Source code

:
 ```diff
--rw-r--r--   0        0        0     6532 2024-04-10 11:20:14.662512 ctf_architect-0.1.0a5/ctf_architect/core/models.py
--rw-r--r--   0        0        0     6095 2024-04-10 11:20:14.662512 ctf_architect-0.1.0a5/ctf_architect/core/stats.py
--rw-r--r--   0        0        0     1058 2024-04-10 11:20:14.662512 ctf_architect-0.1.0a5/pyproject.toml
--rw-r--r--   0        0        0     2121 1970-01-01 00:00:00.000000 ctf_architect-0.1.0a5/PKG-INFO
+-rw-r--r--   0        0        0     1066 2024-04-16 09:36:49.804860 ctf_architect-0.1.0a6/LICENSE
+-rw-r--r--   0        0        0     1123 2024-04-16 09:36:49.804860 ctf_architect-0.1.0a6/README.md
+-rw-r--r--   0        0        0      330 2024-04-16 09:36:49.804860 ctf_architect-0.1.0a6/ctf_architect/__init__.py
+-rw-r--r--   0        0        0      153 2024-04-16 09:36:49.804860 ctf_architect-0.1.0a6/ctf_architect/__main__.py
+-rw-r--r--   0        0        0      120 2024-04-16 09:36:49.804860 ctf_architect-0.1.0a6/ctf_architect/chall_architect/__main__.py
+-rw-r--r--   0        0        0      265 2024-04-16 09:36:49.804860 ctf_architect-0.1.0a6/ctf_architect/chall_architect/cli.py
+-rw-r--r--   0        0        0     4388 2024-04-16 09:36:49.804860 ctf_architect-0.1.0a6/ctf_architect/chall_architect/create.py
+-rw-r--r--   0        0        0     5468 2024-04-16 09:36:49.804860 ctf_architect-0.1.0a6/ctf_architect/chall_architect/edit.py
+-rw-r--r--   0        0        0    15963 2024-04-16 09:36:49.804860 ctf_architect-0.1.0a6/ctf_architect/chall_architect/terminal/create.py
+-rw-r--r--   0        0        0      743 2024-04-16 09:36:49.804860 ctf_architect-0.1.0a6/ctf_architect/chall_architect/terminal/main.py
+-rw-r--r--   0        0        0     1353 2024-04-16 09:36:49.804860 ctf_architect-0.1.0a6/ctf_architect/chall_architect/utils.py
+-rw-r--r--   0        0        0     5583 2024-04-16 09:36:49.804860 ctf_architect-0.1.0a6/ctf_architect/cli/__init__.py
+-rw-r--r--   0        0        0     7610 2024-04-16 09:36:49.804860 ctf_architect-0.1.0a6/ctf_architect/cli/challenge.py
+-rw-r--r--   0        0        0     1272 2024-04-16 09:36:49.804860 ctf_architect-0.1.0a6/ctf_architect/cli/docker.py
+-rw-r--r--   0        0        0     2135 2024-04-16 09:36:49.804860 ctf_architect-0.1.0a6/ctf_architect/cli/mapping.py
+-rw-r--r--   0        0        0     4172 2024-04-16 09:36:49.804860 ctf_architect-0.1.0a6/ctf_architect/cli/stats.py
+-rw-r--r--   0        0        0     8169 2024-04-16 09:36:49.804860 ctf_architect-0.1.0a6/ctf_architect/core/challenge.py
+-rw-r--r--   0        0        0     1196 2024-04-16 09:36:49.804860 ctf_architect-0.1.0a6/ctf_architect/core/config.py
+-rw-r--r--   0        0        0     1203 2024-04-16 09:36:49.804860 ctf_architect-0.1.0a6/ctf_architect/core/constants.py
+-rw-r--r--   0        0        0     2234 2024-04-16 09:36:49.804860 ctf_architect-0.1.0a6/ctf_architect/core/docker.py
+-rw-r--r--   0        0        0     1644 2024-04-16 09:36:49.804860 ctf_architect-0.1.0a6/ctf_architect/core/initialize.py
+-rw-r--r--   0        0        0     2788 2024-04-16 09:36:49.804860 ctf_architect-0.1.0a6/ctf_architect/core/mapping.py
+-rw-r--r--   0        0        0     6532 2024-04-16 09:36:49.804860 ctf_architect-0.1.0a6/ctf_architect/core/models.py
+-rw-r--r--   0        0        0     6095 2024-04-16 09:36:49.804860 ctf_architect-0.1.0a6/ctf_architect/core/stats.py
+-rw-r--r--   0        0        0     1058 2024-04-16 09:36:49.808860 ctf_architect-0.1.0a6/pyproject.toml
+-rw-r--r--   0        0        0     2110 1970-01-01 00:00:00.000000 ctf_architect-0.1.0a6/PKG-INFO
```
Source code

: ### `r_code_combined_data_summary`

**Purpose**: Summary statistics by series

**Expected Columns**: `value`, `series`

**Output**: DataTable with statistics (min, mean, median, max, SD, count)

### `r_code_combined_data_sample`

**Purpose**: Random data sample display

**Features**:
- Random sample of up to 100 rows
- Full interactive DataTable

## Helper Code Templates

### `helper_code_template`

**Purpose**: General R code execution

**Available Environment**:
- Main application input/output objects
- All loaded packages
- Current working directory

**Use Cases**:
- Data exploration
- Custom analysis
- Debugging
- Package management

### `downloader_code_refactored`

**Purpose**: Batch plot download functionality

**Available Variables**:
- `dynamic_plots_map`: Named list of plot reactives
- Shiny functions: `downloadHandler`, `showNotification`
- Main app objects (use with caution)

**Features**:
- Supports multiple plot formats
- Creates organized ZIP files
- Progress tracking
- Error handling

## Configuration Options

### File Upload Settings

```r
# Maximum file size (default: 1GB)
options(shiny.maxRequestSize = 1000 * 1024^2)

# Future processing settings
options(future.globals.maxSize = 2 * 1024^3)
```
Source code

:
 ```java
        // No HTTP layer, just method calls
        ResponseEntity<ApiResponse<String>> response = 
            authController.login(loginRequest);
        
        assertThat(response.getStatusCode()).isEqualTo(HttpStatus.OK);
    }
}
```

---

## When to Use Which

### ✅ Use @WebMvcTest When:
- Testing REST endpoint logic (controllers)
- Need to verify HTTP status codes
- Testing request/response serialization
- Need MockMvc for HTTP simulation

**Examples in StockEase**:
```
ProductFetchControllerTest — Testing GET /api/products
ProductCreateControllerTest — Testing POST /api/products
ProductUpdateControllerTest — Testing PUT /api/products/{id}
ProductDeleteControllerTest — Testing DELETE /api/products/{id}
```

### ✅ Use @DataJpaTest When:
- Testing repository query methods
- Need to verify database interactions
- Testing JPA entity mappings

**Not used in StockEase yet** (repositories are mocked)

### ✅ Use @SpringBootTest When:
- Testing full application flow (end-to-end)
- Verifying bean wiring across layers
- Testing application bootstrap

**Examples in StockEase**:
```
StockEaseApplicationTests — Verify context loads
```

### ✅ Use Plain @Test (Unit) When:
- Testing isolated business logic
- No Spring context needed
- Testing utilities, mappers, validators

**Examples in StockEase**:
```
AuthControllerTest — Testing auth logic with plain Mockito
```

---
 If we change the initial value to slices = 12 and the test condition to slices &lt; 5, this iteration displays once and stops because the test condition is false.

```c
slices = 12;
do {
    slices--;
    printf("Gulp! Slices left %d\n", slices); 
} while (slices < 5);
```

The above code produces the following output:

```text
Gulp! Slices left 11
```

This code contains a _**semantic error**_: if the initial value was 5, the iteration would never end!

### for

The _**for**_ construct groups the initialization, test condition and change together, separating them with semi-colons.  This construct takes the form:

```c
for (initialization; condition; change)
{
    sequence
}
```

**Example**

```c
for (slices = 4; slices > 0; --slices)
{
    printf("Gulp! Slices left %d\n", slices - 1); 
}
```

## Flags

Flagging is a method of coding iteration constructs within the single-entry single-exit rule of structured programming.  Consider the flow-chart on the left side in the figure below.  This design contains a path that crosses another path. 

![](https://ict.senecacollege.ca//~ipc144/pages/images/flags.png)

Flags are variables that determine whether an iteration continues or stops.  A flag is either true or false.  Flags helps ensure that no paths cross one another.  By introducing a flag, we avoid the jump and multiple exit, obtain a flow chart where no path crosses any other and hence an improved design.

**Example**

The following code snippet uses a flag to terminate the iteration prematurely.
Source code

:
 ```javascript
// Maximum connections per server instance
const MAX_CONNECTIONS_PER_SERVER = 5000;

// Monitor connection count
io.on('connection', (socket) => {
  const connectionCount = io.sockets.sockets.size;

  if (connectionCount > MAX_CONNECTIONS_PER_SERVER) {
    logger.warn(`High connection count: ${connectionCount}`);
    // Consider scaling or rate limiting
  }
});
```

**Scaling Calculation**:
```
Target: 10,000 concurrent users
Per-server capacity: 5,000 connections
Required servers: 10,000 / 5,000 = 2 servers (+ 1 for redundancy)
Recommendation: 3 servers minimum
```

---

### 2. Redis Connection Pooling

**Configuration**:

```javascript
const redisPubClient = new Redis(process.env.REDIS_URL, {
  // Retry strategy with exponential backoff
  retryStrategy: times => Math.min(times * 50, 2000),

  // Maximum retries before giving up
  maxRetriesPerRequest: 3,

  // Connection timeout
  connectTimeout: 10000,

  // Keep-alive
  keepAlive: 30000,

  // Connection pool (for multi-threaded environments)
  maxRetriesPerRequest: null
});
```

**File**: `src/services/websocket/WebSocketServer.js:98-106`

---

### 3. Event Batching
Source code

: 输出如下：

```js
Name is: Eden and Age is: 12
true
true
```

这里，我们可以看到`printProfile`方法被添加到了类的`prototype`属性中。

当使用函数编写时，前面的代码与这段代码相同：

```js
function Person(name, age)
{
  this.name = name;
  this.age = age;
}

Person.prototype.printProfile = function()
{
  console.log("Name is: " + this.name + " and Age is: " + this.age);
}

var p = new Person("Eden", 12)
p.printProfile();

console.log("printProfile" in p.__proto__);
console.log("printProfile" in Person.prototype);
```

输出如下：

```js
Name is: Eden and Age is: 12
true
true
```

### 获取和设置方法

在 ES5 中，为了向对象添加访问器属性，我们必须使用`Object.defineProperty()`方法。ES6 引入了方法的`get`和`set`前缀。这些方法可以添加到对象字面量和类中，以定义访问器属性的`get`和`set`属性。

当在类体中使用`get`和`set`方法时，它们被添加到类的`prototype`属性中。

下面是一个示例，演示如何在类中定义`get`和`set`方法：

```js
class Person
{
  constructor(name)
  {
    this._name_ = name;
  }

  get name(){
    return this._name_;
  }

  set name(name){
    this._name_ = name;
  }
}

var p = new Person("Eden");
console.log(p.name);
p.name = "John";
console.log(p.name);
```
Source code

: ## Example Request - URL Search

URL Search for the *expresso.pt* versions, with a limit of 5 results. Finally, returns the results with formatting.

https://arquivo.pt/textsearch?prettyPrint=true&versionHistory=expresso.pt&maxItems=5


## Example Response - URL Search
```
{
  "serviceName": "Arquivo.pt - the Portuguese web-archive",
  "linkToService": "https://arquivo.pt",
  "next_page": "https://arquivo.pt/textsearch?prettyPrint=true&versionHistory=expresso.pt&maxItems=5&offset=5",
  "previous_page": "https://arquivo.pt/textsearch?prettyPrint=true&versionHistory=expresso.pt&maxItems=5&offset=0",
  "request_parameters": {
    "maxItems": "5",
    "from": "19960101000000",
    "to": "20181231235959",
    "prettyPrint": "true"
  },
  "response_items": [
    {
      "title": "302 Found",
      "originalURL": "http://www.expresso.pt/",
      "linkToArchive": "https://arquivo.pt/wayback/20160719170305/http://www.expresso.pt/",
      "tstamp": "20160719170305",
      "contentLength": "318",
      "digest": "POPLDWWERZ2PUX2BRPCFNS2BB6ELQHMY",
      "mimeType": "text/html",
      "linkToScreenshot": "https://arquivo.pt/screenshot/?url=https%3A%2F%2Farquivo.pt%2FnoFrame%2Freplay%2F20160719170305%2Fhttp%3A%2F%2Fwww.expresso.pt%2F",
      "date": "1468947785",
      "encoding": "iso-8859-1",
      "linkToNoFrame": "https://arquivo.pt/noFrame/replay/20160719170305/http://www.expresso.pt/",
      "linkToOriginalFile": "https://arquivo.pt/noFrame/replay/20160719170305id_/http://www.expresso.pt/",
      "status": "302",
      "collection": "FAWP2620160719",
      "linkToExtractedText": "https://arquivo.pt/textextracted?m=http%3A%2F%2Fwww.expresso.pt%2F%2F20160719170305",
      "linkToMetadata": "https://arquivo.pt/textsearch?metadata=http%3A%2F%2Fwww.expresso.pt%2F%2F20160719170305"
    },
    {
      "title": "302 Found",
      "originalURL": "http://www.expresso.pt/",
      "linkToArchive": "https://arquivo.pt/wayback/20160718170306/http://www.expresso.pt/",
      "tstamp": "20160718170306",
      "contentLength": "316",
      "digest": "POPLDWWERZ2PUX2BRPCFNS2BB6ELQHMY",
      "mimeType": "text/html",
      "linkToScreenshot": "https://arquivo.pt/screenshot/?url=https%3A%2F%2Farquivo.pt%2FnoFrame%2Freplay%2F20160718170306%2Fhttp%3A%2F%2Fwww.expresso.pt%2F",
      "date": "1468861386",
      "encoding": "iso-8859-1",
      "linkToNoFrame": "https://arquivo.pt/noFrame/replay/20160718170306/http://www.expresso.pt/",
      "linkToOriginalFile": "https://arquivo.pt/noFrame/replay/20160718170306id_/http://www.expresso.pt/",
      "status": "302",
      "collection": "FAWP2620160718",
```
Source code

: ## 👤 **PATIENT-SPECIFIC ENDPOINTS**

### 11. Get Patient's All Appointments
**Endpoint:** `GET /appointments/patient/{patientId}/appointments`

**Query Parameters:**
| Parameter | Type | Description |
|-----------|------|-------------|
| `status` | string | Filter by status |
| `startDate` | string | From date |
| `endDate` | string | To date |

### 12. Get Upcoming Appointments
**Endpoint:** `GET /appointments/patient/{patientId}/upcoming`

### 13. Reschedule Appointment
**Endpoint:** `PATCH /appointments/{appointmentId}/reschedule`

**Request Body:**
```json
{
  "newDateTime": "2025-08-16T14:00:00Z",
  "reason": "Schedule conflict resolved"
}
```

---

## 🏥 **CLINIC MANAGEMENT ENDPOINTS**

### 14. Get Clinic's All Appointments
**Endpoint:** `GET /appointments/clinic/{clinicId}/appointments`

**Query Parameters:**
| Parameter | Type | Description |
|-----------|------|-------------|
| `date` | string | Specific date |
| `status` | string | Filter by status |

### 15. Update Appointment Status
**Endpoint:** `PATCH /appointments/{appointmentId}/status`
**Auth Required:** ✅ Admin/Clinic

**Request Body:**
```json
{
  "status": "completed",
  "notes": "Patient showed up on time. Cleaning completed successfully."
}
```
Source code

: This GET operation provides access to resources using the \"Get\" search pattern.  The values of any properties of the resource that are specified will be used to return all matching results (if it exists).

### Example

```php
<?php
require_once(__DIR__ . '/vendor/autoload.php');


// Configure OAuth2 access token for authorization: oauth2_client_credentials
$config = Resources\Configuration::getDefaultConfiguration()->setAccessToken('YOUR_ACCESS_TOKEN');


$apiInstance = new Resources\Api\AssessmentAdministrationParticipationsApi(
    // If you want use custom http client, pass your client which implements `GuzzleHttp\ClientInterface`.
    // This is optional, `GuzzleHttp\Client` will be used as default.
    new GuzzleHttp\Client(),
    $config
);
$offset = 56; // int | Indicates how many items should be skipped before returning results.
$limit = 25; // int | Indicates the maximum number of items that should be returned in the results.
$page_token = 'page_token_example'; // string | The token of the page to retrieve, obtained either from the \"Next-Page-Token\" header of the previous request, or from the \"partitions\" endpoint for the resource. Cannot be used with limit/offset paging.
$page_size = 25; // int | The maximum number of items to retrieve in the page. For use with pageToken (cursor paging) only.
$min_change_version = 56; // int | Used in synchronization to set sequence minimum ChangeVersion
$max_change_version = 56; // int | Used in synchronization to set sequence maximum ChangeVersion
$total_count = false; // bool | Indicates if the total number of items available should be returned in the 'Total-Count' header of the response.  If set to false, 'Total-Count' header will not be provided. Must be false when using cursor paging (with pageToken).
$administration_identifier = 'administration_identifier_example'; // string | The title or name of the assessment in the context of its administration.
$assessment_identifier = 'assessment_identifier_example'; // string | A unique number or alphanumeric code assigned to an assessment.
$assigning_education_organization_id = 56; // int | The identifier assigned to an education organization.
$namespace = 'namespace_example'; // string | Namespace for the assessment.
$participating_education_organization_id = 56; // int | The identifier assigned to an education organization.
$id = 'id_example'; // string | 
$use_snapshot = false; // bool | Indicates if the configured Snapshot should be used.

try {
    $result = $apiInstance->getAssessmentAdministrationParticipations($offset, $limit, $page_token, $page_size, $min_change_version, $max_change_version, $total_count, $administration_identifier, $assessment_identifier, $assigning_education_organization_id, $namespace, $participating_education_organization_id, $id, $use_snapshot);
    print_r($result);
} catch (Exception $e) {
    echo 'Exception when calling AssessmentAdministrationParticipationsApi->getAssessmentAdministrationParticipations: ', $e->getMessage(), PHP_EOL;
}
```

▸ Your instructions: Write out every line from the entries where "DataTable" appears.

▸ Response area:
**Output**: DataTable with statistics (min, mean, median, max, SD, count)
- Full interactive DataTable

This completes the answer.